Material for this exercise

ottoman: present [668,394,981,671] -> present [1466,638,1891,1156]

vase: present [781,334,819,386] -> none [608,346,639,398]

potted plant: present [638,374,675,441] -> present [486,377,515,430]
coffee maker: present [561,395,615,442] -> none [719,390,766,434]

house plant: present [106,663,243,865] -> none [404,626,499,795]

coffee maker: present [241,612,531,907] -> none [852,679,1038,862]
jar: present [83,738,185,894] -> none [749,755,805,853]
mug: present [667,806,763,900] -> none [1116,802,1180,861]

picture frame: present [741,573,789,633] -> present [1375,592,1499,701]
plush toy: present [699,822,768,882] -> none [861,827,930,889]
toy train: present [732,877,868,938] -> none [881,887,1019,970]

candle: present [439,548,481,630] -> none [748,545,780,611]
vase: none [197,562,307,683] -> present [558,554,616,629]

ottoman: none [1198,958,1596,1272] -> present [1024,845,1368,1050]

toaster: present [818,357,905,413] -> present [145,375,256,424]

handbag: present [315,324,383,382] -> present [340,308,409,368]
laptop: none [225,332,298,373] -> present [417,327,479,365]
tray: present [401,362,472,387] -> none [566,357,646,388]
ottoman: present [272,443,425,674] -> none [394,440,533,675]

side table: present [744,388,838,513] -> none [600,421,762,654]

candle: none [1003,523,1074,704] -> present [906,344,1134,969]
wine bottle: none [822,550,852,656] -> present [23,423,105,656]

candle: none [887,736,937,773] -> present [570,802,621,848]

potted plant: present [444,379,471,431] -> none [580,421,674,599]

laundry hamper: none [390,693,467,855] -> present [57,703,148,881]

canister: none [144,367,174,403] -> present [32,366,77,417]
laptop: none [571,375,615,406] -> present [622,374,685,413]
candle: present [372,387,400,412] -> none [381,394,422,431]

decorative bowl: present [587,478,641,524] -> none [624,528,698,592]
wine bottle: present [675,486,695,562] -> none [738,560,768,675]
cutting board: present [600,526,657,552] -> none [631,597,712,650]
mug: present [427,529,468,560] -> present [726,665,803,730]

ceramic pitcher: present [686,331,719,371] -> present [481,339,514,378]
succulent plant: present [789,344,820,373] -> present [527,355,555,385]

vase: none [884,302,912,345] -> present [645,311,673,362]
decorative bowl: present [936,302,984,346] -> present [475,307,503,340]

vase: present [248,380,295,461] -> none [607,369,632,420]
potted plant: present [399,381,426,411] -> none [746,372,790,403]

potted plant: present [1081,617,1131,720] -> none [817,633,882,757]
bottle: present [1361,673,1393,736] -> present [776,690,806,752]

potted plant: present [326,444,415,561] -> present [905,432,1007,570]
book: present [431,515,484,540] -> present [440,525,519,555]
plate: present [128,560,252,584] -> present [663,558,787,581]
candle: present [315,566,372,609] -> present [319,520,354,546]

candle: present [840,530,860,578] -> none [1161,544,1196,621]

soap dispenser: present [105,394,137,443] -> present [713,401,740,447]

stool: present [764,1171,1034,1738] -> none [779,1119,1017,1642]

Problem details
Word for word, quote the lines of the material from the first line through the line with "plush toy: present", both ends included.

Solution below
ottoman: present [668,394,981,671] -> present [1466,638,1891,1156]

vase: present [781,334,819,386] -> none [608,346,639,398]

potted plant: present [638,374,675,441] -> present [486,377,515,430]
coffee maker: present [561,395,615,442] -> none [719,390,766,434]

house plant: present [106,663,243,865] -> none [404,626,499,795]

coffee maker: present [241,612,531,907] -> none [852,679,1038,862]
jar: present [83,738,185,894] -> none [749,755,805,853]
mug: present [667,806,763,900] -> none [1116,802,1180,861]

picture frame: present [741,573,789,633] -> present [1375,592,1499,701]
plush toy: present [699,822,768,882] -> none [861,827,930,889]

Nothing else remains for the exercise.